[Opening RECORD EXCERPTS section]
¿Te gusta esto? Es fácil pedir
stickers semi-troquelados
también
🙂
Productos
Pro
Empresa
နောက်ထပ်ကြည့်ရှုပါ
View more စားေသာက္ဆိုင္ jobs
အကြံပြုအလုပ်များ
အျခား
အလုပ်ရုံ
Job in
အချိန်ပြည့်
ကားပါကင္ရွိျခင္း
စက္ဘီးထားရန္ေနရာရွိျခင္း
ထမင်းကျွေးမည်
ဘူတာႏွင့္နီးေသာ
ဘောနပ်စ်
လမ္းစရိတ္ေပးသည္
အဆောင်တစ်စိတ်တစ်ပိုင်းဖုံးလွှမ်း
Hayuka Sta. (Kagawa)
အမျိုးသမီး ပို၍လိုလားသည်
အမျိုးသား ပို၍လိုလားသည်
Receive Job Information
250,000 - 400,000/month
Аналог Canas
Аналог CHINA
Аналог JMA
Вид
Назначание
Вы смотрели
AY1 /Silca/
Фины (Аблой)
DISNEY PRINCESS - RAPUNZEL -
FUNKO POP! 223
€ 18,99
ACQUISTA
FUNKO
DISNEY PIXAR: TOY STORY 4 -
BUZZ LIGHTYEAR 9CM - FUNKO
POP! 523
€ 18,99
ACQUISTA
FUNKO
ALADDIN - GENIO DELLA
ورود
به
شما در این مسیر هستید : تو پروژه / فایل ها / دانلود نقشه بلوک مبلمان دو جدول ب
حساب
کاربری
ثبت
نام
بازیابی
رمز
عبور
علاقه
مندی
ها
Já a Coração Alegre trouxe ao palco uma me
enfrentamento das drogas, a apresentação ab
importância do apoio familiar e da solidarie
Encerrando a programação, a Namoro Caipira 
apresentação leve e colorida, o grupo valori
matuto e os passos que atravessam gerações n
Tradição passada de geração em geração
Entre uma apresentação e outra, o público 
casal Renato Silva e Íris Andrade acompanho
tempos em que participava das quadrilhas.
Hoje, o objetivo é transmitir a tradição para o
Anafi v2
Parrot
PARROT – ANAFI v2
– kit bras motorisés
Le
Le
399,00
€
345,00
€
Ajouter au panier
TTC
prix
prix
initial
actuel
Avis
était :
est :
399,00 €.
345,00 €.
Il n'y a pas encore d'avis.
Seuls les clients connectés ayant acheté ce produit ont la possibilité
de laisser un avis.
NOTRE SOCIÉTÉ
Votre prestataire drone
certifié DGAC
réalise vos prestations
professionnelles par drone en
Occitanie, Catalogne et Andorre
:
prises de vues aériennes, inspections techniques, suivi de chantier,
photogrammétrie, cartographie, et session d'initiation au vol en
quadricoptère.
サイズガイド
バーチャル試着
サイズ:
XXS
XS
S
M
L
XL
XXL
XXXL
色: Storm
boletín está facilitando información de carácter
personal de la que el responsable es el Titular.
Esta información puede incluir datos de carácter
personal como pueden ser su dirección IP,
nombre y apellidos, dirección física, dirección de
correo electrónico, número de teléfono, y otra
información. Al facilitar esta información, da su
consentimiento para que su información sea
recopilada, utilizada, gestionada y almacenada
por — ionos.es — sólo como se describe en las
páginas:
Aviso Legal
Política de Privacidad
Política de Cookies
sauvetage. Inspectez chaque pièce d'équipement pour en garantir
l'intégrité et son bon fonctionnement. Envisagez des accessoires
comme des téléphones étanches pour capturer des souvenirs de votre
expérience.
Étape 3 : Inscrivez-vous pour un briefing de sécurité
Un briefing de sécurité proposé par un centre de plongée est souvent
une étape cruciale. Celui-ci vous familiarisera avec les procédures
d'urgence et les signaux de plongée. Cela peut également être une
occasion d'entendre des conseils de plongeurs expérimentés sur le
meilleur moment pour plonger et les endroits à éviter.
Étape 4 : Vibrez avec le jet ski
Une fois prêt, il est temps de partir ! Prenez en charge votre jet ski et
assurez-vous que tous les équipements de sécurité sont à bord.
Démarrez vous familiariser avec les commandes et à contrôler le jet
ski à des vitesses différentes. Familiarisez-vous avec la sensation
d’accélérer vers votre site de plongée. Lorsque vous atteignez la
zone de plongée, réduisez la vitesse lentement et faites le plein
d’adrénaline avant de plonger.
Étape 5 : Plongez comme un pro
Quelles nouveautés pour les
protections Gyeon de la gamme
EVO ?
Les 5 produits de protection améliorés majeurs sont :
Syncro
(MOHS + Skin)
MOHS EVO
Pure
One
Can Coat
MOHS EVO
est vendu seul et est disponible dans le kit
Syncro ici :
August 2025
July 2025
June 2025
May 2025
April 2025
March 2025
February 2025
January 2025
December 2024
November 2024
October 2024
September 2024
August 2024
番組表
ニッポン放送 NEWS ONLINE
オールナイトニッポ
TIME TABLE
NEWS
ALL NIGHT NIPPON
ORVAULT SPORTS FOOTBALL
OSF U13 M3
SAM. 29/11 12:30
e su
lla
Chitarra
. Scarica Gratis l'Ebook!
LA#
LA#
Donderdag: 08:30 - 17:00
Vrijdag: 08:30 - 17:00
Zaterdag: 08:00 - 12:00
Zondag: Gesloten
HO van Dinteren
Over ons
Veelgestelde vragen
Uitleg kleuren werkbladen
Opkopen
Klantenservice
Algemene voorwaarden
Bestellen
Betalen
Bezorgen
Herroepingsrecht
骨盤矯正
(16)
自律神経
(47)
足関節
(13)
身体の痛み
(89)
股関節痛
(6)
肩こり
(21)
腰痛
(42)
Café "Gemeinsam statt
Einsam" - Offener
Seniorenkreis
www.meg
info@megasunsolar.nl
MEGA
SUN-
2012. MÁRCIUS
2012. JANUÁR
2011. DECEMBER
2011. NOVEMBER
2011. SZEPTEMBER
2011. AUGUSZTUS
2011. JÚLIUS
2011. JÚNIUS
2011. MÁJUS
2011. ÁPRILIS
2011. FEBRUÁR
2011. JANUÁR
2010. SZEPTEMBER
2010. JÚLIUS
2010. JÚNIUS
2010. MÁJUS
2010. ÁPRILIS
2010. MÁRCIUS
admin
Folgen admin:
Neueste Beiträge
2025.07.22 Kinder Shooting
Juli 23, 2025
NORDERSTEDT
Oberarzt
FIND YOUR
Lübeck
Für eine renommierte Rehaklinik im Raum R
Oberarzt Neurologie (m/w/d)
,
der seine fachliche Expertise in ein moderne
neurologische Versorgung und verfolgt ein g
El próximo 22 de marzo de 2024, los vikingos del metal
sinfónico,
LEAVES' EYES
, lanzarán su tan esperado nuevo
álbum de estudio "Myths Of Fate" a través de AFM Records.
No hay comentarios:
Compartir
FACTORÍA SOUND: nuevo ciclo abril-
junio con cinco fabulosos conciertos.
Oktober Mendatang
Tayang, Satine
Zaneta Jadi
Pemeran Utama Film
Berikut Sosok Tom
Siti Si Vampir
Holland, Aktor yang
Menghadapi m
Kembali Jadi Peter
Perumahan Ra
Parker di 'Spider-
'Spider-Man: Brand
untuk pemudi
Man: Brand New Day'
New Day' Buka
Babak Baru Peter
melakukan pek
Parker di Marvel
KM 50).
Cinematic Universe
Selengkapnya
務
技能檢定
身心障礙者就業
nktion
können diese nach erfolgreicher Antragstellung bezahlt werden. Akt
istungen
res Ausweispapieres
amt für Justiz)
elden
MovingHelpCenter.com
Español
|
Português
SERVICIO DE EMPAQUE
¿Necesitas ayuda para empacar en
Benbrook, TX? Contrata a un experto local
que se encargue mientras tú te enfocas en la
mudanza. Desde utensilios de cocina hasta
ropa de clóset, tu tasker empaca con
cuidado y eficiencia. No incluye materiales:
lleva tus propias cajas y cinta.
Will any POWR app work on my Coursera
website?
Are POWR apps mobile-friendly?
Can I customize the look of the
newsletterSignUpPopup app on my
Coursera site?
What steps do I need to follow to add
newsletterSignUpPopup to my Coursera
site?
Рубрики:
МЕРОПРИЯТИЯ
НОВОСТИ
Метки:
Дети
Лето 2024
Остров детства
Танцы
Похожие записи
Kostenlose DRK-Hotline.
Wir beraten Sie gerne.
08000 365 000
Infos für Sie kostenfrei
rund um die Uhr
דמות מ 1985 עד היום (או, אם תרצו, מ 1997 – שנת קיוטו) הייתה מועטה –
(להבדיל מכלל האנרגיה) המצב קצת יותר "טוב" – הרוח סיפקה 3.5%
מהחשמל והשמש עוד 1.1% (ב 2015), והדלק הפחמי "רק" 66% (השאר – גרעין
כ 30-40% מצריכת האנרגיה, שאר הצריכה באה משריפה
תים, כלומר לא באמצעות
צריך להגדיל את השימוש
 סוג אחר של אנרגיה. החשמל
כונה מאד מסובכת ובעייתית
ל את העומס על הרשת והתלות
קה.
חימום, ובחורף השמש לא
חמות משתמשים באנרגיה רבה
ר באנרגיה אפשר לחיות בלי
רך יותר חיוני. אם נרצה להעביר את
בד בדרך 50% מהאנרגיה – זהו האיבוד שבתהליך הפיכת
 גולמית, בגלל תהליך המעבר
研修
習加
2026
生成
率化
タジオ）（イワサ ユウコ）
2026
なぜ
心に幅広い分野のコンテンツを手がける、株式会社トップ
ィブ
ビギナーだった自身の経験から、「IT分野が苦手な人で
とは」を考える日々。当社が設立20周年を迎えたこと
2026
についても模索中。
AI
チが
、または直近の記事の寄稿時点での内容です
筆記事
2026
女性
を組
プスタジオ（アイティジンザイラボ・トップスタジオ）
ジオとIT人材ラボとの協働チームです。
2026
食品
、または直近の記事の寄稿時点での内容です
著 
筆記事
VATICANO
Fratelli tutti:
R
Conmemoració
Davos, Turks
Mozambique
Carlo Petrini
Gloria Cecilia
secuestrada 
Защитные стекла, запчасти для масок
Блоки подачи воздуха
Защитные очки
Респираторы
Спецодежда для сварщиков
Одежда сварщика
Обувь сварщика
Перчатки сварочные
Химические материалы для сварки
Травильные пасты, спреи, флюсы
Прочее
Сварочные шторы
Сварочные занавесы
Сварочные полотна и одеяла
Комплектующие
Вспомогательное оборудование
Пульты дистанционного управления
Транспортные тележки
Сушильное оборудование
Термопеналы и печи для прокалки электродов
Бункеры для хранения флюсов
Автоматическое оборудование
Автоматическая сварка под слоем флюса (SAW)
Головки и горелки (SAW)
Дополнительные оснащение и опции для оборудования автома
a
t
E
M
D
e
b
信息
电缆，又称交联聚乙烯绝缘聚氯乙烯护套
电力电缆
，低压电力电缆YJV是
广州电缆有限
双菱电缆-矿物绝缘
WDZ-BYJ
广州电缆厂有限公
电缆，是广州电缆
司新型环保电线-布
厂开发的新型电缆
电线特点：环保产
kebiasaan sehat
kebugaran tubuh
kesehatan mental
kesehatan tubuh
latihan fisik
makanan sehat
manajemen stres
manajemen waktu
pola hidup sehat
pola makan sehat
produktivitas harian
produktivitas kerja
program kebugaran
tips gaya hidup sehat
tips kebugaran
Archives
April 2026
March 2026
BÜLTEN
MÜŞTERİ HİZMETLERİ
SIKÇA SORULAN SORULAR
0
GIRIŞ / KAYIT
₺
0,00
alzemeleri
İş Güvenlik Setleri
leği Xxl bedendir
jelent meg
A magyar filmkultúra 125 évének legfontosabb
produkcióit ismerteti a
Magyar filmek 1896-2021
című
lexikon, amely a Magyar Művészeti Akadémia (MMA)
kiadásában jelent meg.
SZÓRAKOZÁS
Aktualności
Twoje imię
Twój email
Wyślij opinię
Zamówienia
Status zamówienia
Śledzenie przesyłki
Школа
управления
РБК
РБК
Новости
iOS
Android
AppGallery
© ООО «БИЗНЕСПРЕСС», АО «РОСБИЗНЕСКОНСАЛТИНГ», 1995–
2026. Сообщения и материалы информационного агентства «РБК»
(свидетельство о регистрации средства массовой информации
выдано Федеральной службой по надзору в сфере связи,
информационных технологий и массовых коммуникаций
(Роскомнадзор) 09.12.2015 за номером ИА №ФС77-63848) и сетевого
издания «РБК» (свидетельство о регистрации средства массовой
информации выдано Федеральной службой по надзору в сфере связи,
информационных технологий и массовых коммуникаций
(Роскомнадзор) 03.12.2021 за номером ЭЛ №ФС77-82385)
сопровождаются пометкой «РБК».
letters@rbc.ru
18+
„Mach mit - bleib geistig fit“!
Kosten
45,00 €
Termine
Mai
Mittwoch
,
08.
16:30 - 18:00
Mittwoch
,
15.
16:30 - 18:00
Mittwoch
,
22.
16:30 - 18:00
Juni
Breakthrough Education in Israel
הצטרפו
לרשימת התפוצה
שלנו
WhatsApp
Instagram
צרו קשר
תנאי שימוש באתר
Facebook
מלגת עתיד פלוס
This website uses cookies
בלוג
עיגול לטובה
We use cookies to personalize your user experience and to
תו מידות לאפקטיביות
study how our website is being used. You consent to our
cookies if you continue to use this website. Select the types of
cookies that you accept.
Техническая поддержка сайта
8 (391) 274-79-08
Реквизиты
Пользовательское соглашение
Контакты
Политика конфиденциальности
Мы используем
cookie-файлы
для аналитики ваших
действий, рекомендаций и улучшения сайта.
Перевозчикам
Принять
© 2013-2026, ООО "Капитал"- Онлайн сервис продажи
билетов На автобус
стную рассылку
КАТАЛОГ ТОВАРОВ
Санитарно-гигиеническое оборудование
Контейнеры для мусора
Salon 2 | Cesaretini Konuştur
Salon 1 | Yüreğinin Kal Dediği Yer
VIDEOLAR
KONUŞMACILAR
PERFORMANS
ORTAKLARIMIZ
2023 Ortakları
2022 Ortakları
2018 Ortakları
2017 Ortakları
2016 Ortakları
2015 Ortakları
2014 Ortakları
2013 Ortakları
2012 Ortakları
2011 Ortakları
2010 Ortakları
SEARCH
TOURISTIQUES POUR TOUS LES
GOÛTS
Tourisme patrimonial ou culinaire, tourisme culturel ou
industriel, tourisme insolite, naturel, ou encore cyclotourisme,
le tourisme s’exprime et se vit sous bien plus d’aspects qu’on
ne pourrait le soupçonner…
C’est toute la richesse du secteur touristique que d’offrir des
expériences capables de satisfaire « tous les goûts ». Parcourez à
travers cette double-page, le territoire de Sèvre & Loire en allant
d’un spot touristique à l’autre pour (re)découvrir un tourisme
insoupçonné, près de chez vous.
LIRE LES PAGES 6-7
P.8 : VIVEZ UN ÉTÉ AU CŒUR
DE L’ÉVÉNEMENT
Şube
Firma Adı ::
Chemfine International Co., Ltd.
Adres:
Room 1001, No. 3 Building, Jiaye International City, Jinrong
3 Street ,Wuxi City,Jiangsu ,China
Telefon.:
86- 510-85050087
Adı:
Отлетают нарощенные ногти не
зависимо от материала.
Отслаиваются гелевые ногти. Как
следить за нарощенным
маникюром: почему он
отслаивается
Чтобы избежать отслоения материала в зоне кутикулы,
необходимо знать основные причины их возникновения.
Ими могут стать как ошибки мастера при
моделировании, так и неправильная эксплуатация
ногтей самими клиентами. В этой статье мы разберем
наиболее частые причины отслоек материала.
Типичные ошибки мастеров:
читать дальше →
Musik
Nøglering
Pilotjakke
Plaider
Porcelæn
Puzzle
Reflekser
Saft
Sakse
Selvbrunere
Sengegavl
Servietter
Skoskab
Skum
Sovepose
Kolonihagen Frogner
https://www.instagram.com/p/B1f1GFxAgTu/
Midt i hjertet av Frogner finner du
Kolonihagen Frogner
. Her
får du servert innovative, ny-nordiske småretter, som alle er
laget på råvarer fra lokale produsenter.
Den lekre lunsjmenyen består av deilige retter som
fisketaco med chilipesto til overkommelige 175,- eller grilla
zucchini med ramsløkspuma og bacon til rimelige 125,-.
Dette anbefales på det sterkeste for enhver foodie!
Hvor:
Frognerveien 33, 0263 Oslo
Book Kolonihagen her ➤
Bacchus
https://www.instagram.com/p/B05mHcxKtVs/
[Closing RECORD EXCERPTS section]
Please repeat word for word the lines above that run from the beginning through the line containing "correo electrónico, número", keeping both the first and that last line.

¿Te gusta esto? Es fácil pedir
stickers semi-troquelados
también
🙂
Productos
Pro
Empresa
နောက်ထပ်ကြည့်ရှုပါ
View more စားေသာက္ဆိုင္ jobs
အကြံပြုအလုပ်များ
အျခား
အလုပ်ရုံ
Job in
အချိန်ပြည့်
ကားပါကင္ရွိျခင္း
စက္ဘီးထားရန္ေနရာရွိျခင္း
ထမင်းကျွေးမည်
ဘူတာႏွင့္နီးေသာ
ဘောနပ်စ်
လမ္းစရိတ္ေပးသည္
အဆောင်တစ်စိတ်တစ်ပိုင်းဖုံးလွှမ်း
Hayuka Sta. (Kagawa)
အမျိုးသမီး ပို၍လိုလားသည်
အမျိုးသား ပို၍လိုလားသည်
Receive Job Information
250,000 - 400,000/month
Аналог Canas
Аналог CHINA
Аналог JMA
Вид
Назначание
Вы смотрели
AY1 /Silca/
Фины (Аблой)
DISNEY PRINCESS - RAPUNZEL -
FUNKO POP! 223
€ 18,99
ACQUISTA
FUNKO
DISNEY PIXAR: TOY STORY 4 -
BUZZ LIGHTYEAR 9CM - FUNKO
POP! 523
€ 18,99
ACQUISTA
FUNKO
ALADDIN - GENIO DELLA
ورود
به
شما در این مسیر هستید : تو پروژه / فایل ها / دانلود نقشه بلوک مبلمان دو جدول ب
حساب
کاربری
ثبت
نام
بازیابی
رمز
عبور
علاقه
مندی
ها
Já a Coração Alegre trouxe ao palco uma me
enfrentamento das drogas, a apresentação ab
importância do apoio familiar e da solidarie
Encerrando a programação, a Namoro Caipira 
apresentação leve e colorida, o grupo valori
matuto e os passos que atravessam gerações n
Tradição passada de geração em geração
Entre uma apresentação e outra, o público 
casal Renato Silva e Íris Andrade acompanho
tempos em que participava das quadrilhas.
Hoje, o objetivo é transmitir a tradição para o
Anafi v2
Parrot
PARROT – ANAFI v2
– kit bras motorisés
Le
Le
399,00
€
345,00
€
Ajouter au panier
TTC
prix
prix
initial
actuel
Avis
était :
est :
399,00 €.
345,00 €.
Il n'y a pas encore d'avis.
Seuls les clients connectés ayant acheté ce produit ont la possibilité
de laisser un avis.
NOTRE SOCIÉTÉ
Votre prestataire drone
certifié DGAC
réalise vos prestations
professionnelles par drone en
Occitanie, Catalogne et Andorre
:
prises de vues aériennes, inspections techniques, suivi de chantier,
photogrammétrie, cartographie, et session d'initiation au vol en
quadricoptère.
サイズガイド
バーチャル試着
サイズ:
XXS
XS
S
M
L
XL
XXL
XXXL
色: Storm
boletín está facilitando información de carácter
personal de la que el responsable es el Titular.
Esta información puede incluir datos de carácter
personal como pueden ser su dirección IP,
nombre y apellidos, dirección física, dirección de
correo electrónico, número de teléfono, y otra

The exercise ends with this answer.